Regarding the empirical analysis of wage inequality in Germany based on the suggested modification of selection-corrected quantile regressions, this paper addresses two questions. The first one is: What would the wage distribution be if all unemployed were working full-time? Our analysis focuses on medium- and low-educated in the years 1995 and 2010. As to be expected, the selection of the unemployed differs strongly from the full-timers. The unemployed are negatively selected in terms of wages with respect to both observed characteristics and unobservables driving the employment probability.

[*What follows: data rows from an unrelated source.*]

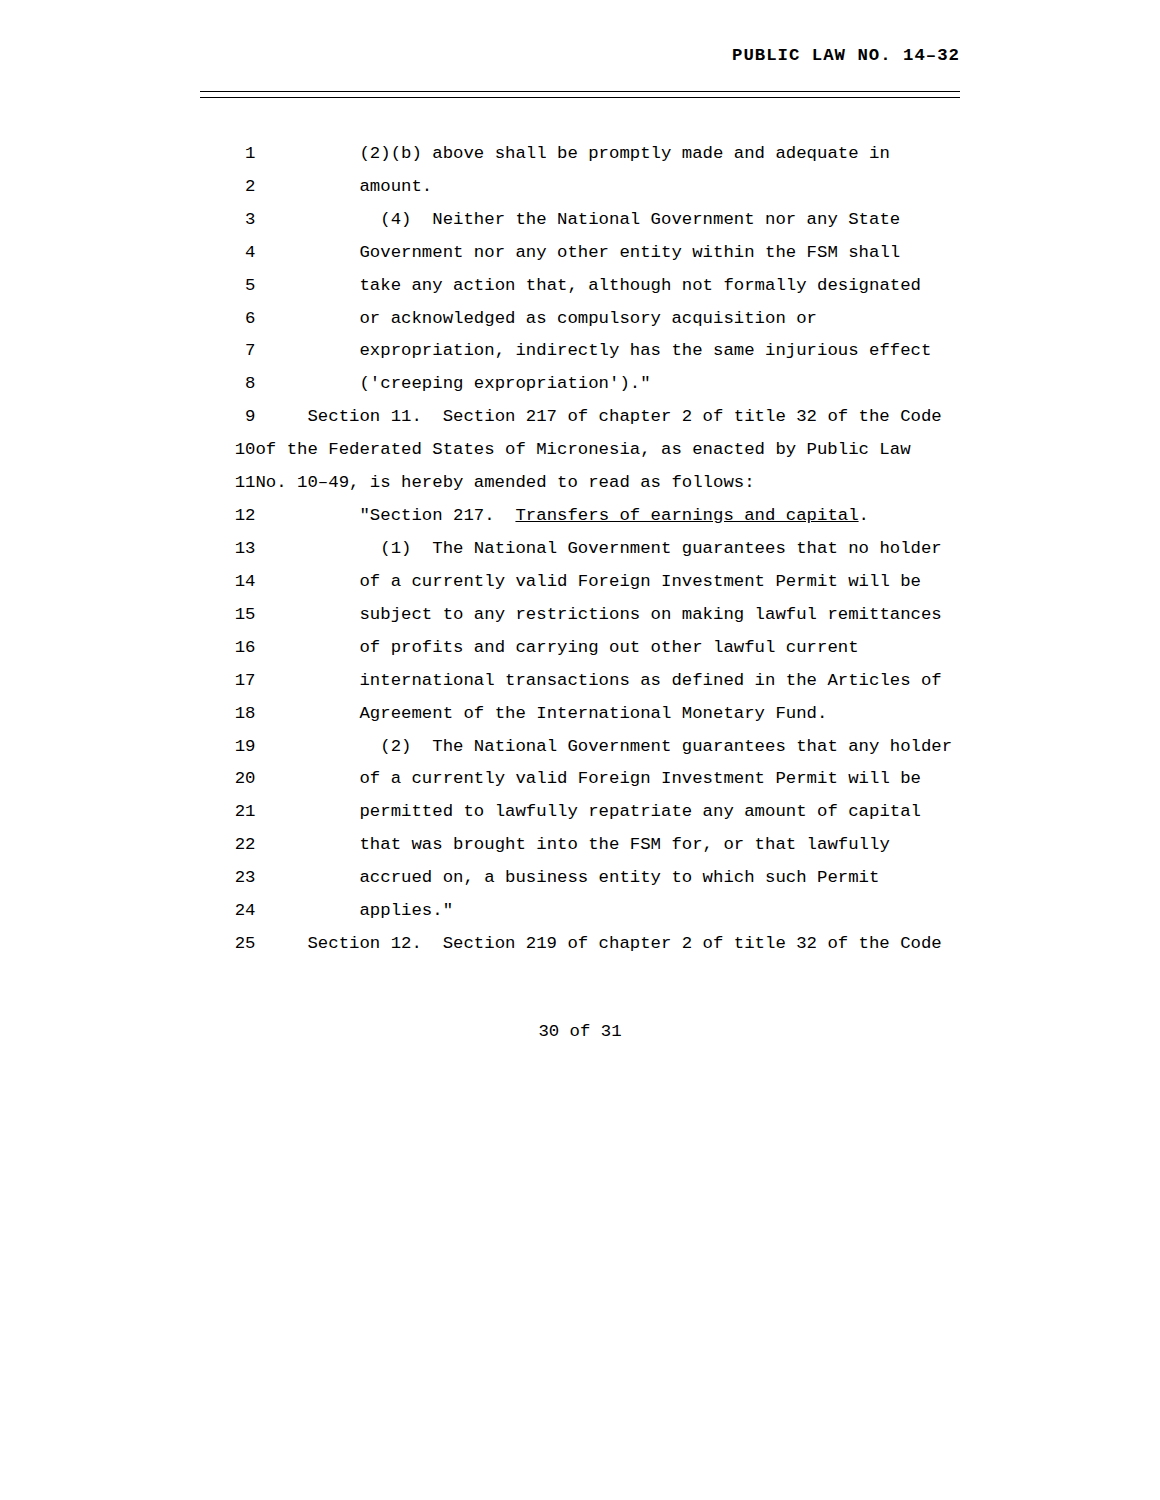PUBLIC LAW NO. 14–32
| 1 | (2)(b) above shall be promptly made and adequate in |
| 2 | amount. |
| 3 | (4) Neither the National Government nor any State |
| 4 | Government nor any other entity within the FSM shall |
| 5 | take any action that, although not formally designated |
| 6 | or acknowledged as compulsory acquisition or |
| 7 | expropriation, indirectly has the same injurious effect |
| 8 | ('creeping expropriation')." |
| 9 | Section 11. Section 217 of chapter 2 of title 32 of the Code |
| 10 | of the Federated States of Micronesia, as enacted by Public Law |
| 11 | No. 10–49, is hereby amended to read as follows: |
| 12 | "Section 217. Transfers of earnings and capital . |
| 13 | (1) The National Government guarantees that no holder |
| 14 | of a currently valid Foreign Investment Permit will be |
| 15 | subject to any restrictions on making lawful remittances |
| 16 | of profits and carrying out other lawful current |
| 17 | international transactions as defined in the Articles of |
| 18 | Agreement of the International Monetary Fund. |
| 19 | (2) The National Government guarantees that any holder |
| 20 | of a currently valid Foreign Investment Permit will be |
| 21 | permitted to lawfully repatriate any amount of capital |
| 22 | that was brought into the FSM for, or that lawfully |
| 23 | accrued on, a business entity to which such Permit |
| 24 | applies." |
| 25 | Section 12. Section 219 of chapter 2 of title 32 of the Code |
30 of 31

If the unemployed were working full-time, they would be over-represented at the bottom of the wage distribution, and therefore, the overall wage dispersion would be higher. Negative selection is stronger among the low-educated than it is among medium-educated workers.

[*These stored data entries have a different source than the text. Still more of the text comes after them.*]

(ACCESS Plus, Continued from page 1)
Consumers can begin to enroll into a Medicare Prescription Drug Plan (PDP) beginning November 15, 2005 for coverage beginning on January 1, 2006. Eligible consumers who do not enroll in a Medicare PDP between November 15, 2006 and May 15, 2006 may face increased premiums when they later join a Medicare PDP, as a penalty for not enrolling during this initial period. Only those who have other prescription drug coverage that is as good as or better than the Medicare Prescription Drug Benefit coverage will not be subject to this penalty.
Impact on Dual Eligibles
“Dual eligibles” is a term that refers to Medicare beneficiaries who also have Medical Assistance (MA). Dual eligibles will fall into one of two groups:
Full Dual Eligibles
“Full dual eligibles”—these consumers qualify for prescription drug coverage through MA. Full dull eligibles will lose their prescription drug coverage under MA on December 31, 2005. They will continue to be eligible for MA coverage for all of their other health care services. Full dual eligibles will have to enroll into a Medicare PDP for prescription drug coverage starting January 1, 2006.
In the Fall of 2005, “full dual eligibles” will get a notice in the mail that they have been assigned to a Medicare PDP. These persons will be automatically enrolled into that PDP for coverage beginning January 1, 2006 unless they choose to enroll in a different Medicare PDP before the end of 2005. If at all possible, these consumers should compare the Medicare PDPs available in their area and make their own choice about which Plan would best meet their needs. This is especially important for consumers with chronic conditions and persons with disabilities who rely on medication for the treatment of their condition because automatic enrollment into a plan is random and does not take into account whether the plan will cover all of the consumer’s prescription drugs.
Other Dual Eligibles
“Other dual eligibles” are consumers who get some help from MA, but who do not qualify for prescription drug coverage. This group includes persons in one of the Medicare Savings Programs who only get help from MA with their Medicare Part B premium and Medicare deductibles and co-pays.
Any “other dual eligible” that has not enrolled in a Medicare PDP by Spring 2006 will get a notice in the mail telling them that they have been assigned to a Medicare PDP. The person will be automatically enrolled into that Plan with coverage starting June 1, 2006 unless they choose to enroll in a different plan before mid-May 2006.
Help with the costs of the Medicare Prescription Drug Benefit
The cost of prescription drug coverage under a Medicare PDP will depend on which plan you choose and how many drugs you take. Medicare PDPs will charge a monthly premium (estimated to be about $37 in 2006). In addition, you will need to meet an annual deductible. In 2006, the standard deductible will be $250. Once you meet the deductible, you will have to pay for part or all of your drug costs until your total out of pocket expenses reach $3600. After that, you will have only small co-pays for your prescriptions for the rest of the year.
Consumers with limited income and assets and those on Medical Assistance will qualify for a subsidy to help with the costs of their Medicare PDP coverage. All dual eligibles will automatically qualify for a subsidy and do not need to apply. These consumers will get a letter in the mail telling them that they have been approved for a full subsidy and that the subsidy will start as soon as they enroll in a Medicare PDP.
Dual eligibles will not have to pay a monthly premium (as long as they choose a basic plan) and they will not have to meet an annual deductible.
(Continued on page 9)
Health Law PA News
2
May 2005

Our second question is: How would the wage distribution have developed if selection into full-time employment had not changed from 1995 to 2010? We find that for this counterfactual the level of wages in 2010 would have been lower in the lower and middle part of the wage distribution and wage inequality would have been slightly higher. Put differently, over time full-time workers have become less heterogeneous with regard to the factors driving wages as well as the selection into full-time work. This finding seems surprising in light of the existing literature emphasizing the role of composition changes in driving wage inequality (see Lemieux 2006; Dustmann et al. 2009; Biewen et al. 2018, among others). Further, selection due to unobservables did not contribute in a substantial way to the rise in within-group inequality for the medium-educated. Overall, our results suggest that the rise in wage inequality is not driven by previously unemployed individuals, who are negatively selected, entering full-time work. Two limitations regarding our findings are that we omit the high-educated because of the severe censoring in this group and that we only analyze within-education group inequality, both of which possibly explain some of the differences to the previous literature.

Notes

We used the Scientic Use File supplied by the Research Data Centre (FDZ) of the German Federal Employment Agency (BA) at the Institute for Employment Research (IAB), see Vom Berge et al. (2013) for the data documentation.
To account for censoring, one may consider estimating censored quantile regression. Since estimating censored quantile regression involves a major computational problem and since predicting top conditional quantiles may show unsatisfactory results (see the Monte Carlo evidence in Fitzenberger and Winker 2007), we refrain from doing so.
Unemployment benefits are paid for a longer time period above certain age limits, which applies mostly to workers above age 55. Long-term unemployed are covered by other types of welfare which have undergone multiple reforms over the observation timeframe and are not consistently observed in the dataset. Additionally, not all of those receiving welfare benefits are available for employment (e.g., due to illness or early retirement with pensions below welfare levels). We therefore refrain from including the long-term unemployed in our analysis, as they are not well suited for analyzing counterfactual wages if employment was not selective with respect to worker characteristics.
Data source: Regionaldatenbank des Statistischen Bundesamtes. If we include individuals aged 20–60, the strength of the instruments increases. This means that individuals in their early 20s and late 50s are more strongly affected by labor supply shocks of young workers entering the labor force. However, we restrict our empirical analysis to those 25–55 years old because different nonemployment states cannot be distinguished well in our data. Many individuals aged between 20 and 24 are still in education and individuals in their late 50s start leaving the labor force through early retirement.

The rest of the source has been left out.